EVIL DEAD (2013)

Fede Alvarez réalise un remake soigné et très efficace du classique de Sam Raimi, mais préfère à l'horreur surréaliste de son modèle des effets gore très crus

EVIL DEAD

2013 – USA

Réalisé par Fede Alvarez

Avec Jane Levy, Jessica Lucas, Shiloh Fernandez, Lou Taylor Pucci, Elizabeth Blackmore

THEMA ZOMBIES I DIABLE ET DEMONS I VEGETAUX I SAGA EVIL DEAD

La relation qu’entretiennent les amateurs de cinéma d’horreur avec Evil Dead  est souvent passionnelle. Qu’il ait été découvert sur un grand écran, une cassette VHS ou une galette numérique, le chef d’œuvre de Sam Raimi a marqué durablement les esprits, et ses deux séquelles déjantées ont depuis longtemps consolidé son statut d’objet de culte. La perspective d’un remake semblait inévitable, mais comment s’y prendre pour respecter l’œuvre originale tout en ménageant suffisamment de surprises ? Pour relever le défi, Fede Alvarez calque sa démarche sur celle de Marcus Nispel, à l’époque de sa relecture de Massacre à la tronçonneuse. Le décor reste inchangé, la nature du mal est identique, la plupart des scènes clefs sont restituées, mais les protagonistes sont différents. Ou du moins leurs relations ont-elles été complexifiées. Evil Dead cru 2013 parvient à piquer ses spectateurs au vif dès son entrée en matière. Le prologue joue habilement sur nos nerfs en optant pour un point de vue surprenant qui bouleverse les règles manichéennes habituellement établies.

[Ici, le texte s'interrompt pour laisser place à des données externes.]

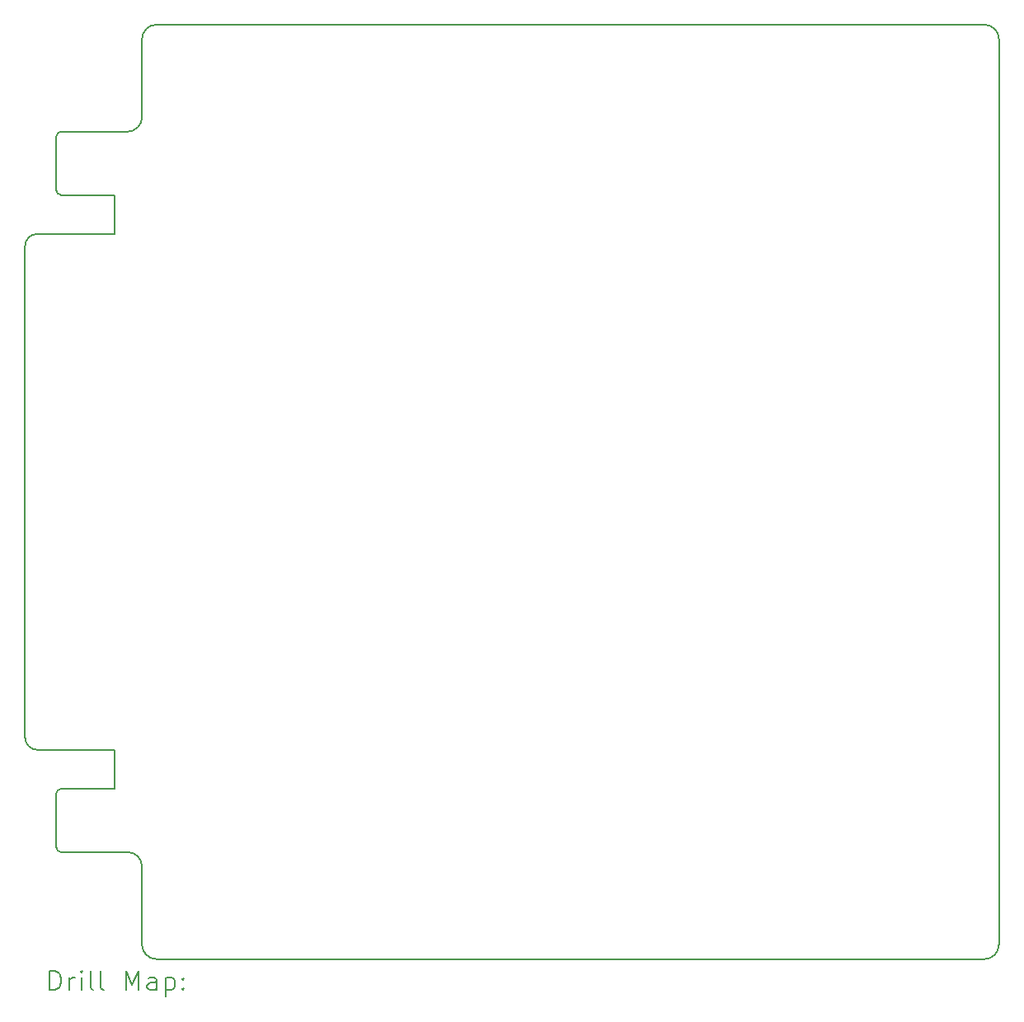
<source format=gbr>
%TF.GenerationSoftware,KiCad,Pcbnew,7.0.10-7.0.10~ubuntu22.04.1*%
%TF.CreationDate,2024-01-31T00:34:11-08:00*%
%TF.ProjectId,r11,7231312e-6b69-4636-9164-5f7063625858,rev?*%
%TF.SameCoordinates,Original*%
%TF.FileFunction,Drillmap*%
%TF.FilePolarity,Positive*%
%FSLAX45Y45*%
G04 Gerber Fmt 4.5, Leading zero omitted, Abs format (unit mm)*
G04 Created by KiCad (PCBNEW 7.0.10-7.0.10~ubuntu22.04.1) date 2024-01-31 00:34:11*
%MOMM*%
%LPD*%
G01*
G04 APERTURE LIST*
%ADD10C,0.150000*%
%ADD11C,0.200000*%
G04 APERTURE END LIST*
D10*
X15160600Y-1854800D02*
X14960600Y-1854800D01*
X15310600Y-11304800D02*
X15310600Y-2004800D01*
X14960600Y-11454800D02*
X15160600Y-11454800D01*
X6510600Y-2004800D02*
X6510600Y-2804800D01*
X14960600Y-1854800D02*
X6660600Y-1854800D01*
X6660600Y-11454800D02*
X14960600Y-11454800D01*
X6510600Y-10504800D02*
X6510600Y-11304800D01*
X5680600Y-10354800D02*
X6360600Y-10354800D01*
X5630600Y-9754800D02*
X5630600Y-10304800D01*
X5680600Y-9704800D02*
X6230600Y-9704800D01*
X5680600Y-2954800D02*
X6360600Y-2954800D01*
X5630600Y-3004800D02*
X5630600Y-3554800D01*
X5680600Y-3604800D02*
X6230600Y-3604800D01*
X5630600Y-10304800D02*
G75*
G03*
X5680600Y-10354800I50000J0D01*
G01*
X5680600Y-9704800D02*
G75*
G03*
X5630600Y-9754800I0J-50000D01*
G01*
X6510600Y-10504800D02*
G75*
G03*
X6360600Y-10354800I-150000J0D01*
G01*
X6510600Y-11304800D02*
G75*
G03*
X6660600Y-11454800I150000J0D01*
G01*
X15160600Y-11454800D02*
G75*
G03*
X15310600Y-11304800I0J150000D01*
G01*
X15310600Y-2004800D02*
G75*
G03*
X15160600Y-1854800I-150000J0D01*
G01*
X6660600Y-1854800D02*
G75*
G03*
X6510600Y-2004800I0J-150000D01*
G01*
X6360600Y-2954800D02*
G75*
G03*
X6510600Y-2804800I0J150000D01*
G01*
X5680600Y-2954800D02*
G75*
G03*
X5630600Y-3004800I0J-50000D01*
G01*
X5630600Y-3554800D02*
G75*
G03*
X5680600Y-3604800I50000J0D01*
G01*
X5310600Y-4129800D02*
X5310600Y-4154800D01*
X5435600Y-4004800D02*
X5510600Y-4004800D01*
X5435600Y-4004800D02*
G75*
G03*
X5310600Y-4129800I0J-125000D01*
G01*
X5310600Y-9179800D02*
X5310600Y-9154800D01*
X5435600Y-9304800D02*
X5510600Y-9304800D01*
X5310600Y-9179800D02*
G75*
G03*
X5435600Y-9304800I125000J0D01*
G01*
X6230600Y-9304800D02*
X6230600Y-9704800D01*
X5510600Y-9304800D02*
X6230600Y-9304800D01*
X6230600Y-4004800D02*
X6230600Y-3604800D01*
X5510600Y-4004800D02*
X6230600Y-4004800D01*
X5310600Y-4154800D02*
X5310600Y-9154800D01*
D11*
X5563877Y-11773784D02*
X5563877Y-11573784D01*
X5563877Y-11573784D02*
X5611496Y-11573784D01*
X5611496Y-11573784D02*
X5640067Y-11583308D01*
X5640067Y-11583308D02*
X5659115Y-11602355D01*
X5659115Y-11602355D02*
X5668639Y-11621403D01*
X5668639Y-11621403D02*
X5678162Y-11659498D01*
X5678162Y-11659498D02*
X5678162Y-11688069D01*
X5678162Y-11688069D02*
X5668639Y-11726165D01*
X5668639Y-11726165D02*
X5659115Y-11745212D01*
X5659115Y-11745212D02*
X5640067Y-11764260D01*
X5640067Y-11764260D02*
X5611496Y-11773784D01*
X5611496Y-11773784D02*
X5563877Y-11773784D01*
X5763877Y-11773784D02*
X5763877Y-11640450D01*
X5763877Y-11678546D02*
X5773401Y-11659498D01*
X5773401Y-11659498D02*
X5782924Y-11649974D01*
X5782924Y-11649974D02*
X5801972Y-11640450D01*
X5801972Y-11640450D02*
X5821020Y-11640450D01*
X5887686Y-11773784D02*
X5887686Y-11640450D01*
X5887686Y-11573784D02*
X5878162Y-11583308D01*
X5878162Y-11583308D02*
X5887686Y-11592831D01*
X5887686Y-11592831D02*
X5897210Y-11583308D01*
X5897210Y-11583308D02*
X5887686Y-11573784D01*
X5887686Y-11573784D02*
X5887686Y-11592831D01*
X6011496Y-11773784D02*
X5992448Y-11764260D01*
X5992448Y-11764260D02*
X5982924Y-11745212D01*
X5982924Y-11745212D02*
X5982924Y-11573784D01*
X6116258Y-11773784D02*
X6097210Y-11764260D01*
X6097210Y-11764260D02*
X6087686Y-11745212D01*
X6087686Y-11745212D02*
X6087686Y-11573784D01*
X6344829Y-11773784D02*
X6344829Y-11573784D01*
X6344829Y-11573784D02*
X6411496Y-11716641D01*
X6411496Y-11716641D02*
X6478162Y-11573784D01*
X6478162Y-11573784D02*
X6478162Y-11773784D01*
X6659115Y-11773784D02*
X6659115Y-11669022D01*
X6659115Y-11669022D02*
X6649591Y-11649974D01*
X6649591Y-11649974D02*
X6630543Y-11640450D01*
X6630543Y-11640450D02*
X6592448Y-11640450D01*
X6592448Y-11640450D02*
X6573401Y-11649974D01*
X6659115Y-11764260D02*
X6640067Y-11773784D01*
X6640067Y-11773784D02*
X6592448Y-11773784D01*
X6592448Y-11773784D02*
X6573401Y-11764260D01*
X6573401Y-11764260D02*
X6563877Y-11745212D01*
X6563877Y-11745212D02*
X6563877Y-11726165D01*
X6563877Y-11726165D02*
X6573401Y-11707117D01*
X6573401Y-11707117D02*
X6592448Y-11697593D01*
X6592448Y-11697593D02*
X6640067Y-11697593D01*
X6640067Y-11697593D02*
X6659115Y-11688069D01*
X6754353Y-11640450D02*
X6754353Y-11840450D01*
X6754353Y-11649974D02*
X6773401Y-11640450D01*
X6773401Y-11640450D02*
X6811496Y-11640450D01*
X6811496Y-11640450D02*
X6830543Y-11649974D01*
X6830543Y-11649974D02*
X6840067Y-11659498D01*
X6840067Y-11659498D02*
X6849591Y-11678546D01*
X6849591Y-11678546D02*
X6849591Y-11735688D01*
X6849591Y-11735688D02*
X6840067Y-11754736D01*
X6840067Y-11754736D02*
X6830543Y-11764260D01*
X6830543Y-11764260D02*
X6811496Y-11773784D01*
X6811496Y-11773784D02*
X6773401Y-11773784D01*
X6773401Y-11773784D02*
X6754353Y-11764260D01*
X6935305Y-11754736D02*
X6944829Y-11764260D01*
X6944829Y-11764260D02*
X6935305Y-11773784D01*
X6935305Y-11773784D02*
X6925782Y-11764260D01*
X6925782Y-11764260D02*
X6935305Y-11754736D01*
X6935305Y-11754736D02*
X6935305Y-11773784D01*
X6935305Y-11649974D02*
X6944829Y-11659498D01*
X6944829Y-11659498D02*
X6935305Y-11669022D01*
X6935305Y-11669022D02*
X6925782Y-11659498D01*
X6925782Y-11659498D02*
X6935305Y-11649974D01*
X6935305Y-11649974D02*
X6935305Y-11669022D01*
M02*

</source>
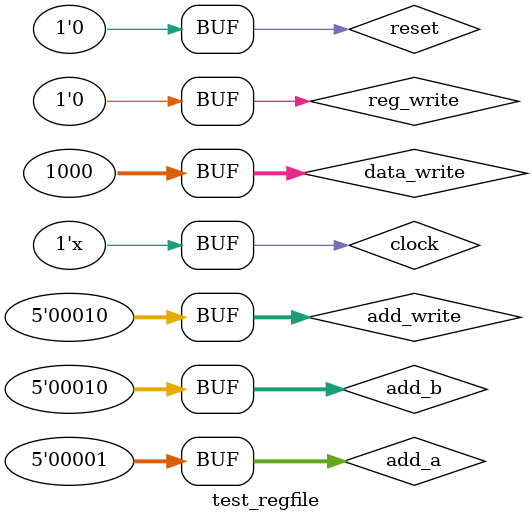
<source format=v>
`timescale 1ns / 1ps


module test_regfile;

	// Inputs
	reg clock;
	reg reset;
	reg reg_write;
	reg [4:0] add_a;
	reg [4:0] add_b;
	reg [4:0] add_write;
	reg [31:0] data_write;

	// Outputs
	wire [31:0] data_a;
	wire [31:0] data_b;
	

	// Instantiate the Unit Under Test (UUT)
	Register_File uut (
		.clock(clock), 
		.reset(reset), 
		.reg_write(reg_write), 
		.add_a(add_a), 
		.add_b(add_b), 
		.add_write(add_write), 
		.data_write(data_write),
		.data_a(data_a), 
		.data_b(data_b)
		
	);

	initial begin
		// Initialize Inputs
		clock = 0;
		reset = 1;
		reg_write = 0;
		add_a = 0;
		add_b = 0;
		add_write = 0;

		// Wait 100 ns for global reset to finish
		#10;
        reset =0;
		 #10
		reg_write = 1;
		add_write = 1;
		data_write = 500;
 		#20
		add_write = 2;
		data_write = 1000;
		#20
		reg_write = 0;
		add_a = 1;
		add_b = 2;
		
		// Add stimulus here

	end
      always #10 clock = ~clock;
endmodule


</source>
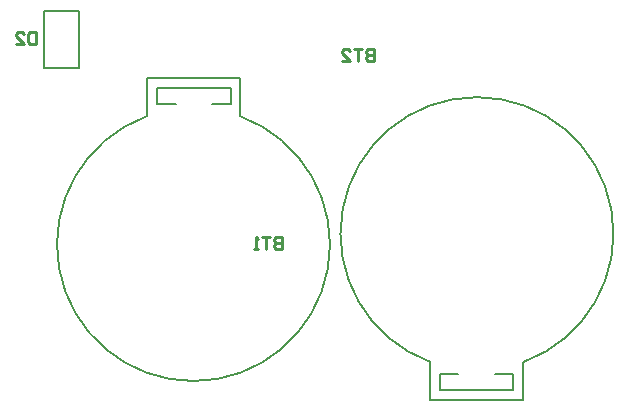
<source format=gbo>
G04*
G04 #@! TF.GenerationSoftware,Altium Limited,Altium Designer,19.0.15 (446)*
G04*
G04 Layer_Color=32896*
%FSTAX24Y24*%
%MOIN*%
G70*
G01*
G75*
%ADD12C,0.0100*%
%ADD15C,0.0079*%
%ADD17C,0.0070*%
D12*
X0289Y047094D02*
Y0467D01*
X028703D01*
X028638Y046766D01*
Y047028D01*
X028703Y047094D01*
X0289D01*
X028244Y0467D02*
X028506D01*
X028244Y046962D01*
Y047028D01*
X02831Y047094D01*
X028441D01*
X028506Y047028D01*
X04016Y046526D02*
Y046132D01*
X039963D01*
X039898Y046198D01*
Y046264D01*
X039963Y046329D01*
X04016D01*
X039963D01*
X039898Y046395D01*
Y04646D01*
X039963Y046526D01*
X04016D01*
X039766D02*
X039504D01*
X039635D01*
Y046132D01*
X03911D02*
X039373D01*
X03911Y046395D01*
Y04646D01*
X039176Y046526D01*
X039307D01*
X039373Y04646D01*
X0371Y040244D02*
Y03985D01*
X036903D01*
X036838Y039916D01*
Y039981D01*
X036903Y040047D01*
X0371D01*
X036903D01*
X036838Y040112D01*
Y040178D01*
X036903Y040244D01*
X0371D01*
X036706D02*
X036444D01*
X036575D01*
Y03985D01*
X036313D02*
X036182D01*
X036247D01*
Y040244D01*
X036313Y040178D01*
D15*
X029154Y04778D02*
X030339D01*
X029154Y045873D02*
Y04778D01*
Y045873D02*
X030339D01*
Y04778D01*
D17*
X045161Y036089D02*
G03*
X04203Y036092I-001561J004274D01*
G01*
X032589Y044274D02*
G03*
X03572Y044271I001561J-004274D01*
G01*
X04236Y035682D02*
X04297D01*
X04236Y035152D02*
Y035682D01*
Y035152D02*
X04481D01*
Y035672D01*
X04419D02*
X04481D01*
X04515Y034812D02*
Y036076D01*
X04205Y034812D02*
X04515D01*
X04205D02*
Y036092D01*
X03478Y04468D02*
X03539D01*
Y04521D01*
X03294D02*
X03539D01*
X03294Y04469D02*
Y04521D01*
Y04469D02*
X03356D01*
X0326Y044287D02*
Y04555D01*
X0357D01*
Y044271D02*
Y04555D01*
M02*

</source>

Lorsque les cinq héros entrent en scène, nous comprenons qu’un lien fort les rattache à la fameuse cabane champêtre. David et Mia, dont les relations fraternelles se sont distendues au fil du temps, y ont grandi avec leurs parents, et leurs compagnons y ont partagé plusieurs escapades adolescentes. Bref, le lieu est chargé de souvenirs. Mais le séjour qui se prépare n’a rien de nostalgique. Mia est une junky invétérée, et pour l’aider à se sevrer définitivement, rien de tel qu’un isolement total en rase campagne. Les acteurs du drame étant en place, les démons peuvent préparer leur assaut. Dès lors, les figures imposées s’enchaînent : la découverte dans la cave du livre démoniaque, la caméra qui rampe entre les arbres, l’attaque de la végétation, la possession successive de chacune des jeunes filles…

Aucune limite

Fede Alvarez reprend à son compte toutes les références de son modèle (H.P. Lovecraft, George A. Romero, L’Exorciste) et les pousse à leur paroxysme, ne s’imposant aucune limite dans le domaine des séquences gore extrêmes. Si le sang coule par hectolitres, si les corps sont démembrés, si les visages se défigurent, aucune poésie surréaliste ne vient créer de distance, et les limites du soutenable sont souvent franchies. Dans le meilleur des cas, on pense à Lucio Fulci et Dario Argento, mais les démesures dictées par la double vogue des séries Saw et Hostel semblent aussi sollicitées. Résultat : ce nouvel Evil Dead fait l’effet d’un film hybride. Somptueux dans sa forme (la musique de Roque Baños rend magnifiquement hommage aux compositions originales de Jo Lo Duca, la photographie est splendide, les maquillages spéciaux incroyables), louable dans ses intentions, le film d’Alvarez se retrouve coincé par son statut de remake, alignant les passages obligatoires et d’ultimes péripéties confinant un peu au grotesque au lieu de laisser pleinement se déployer la personnalité d’un cinéaste au talent évident. La saga de Sam Raimi n’y gagne pas grand-chose, mais les amateurs d’horreur pure et dure ont de quoi y puiser quelques frissons intenses, en attendant que Fede Alvarez ne s’attaque à un projet qu’on espère plus personnel.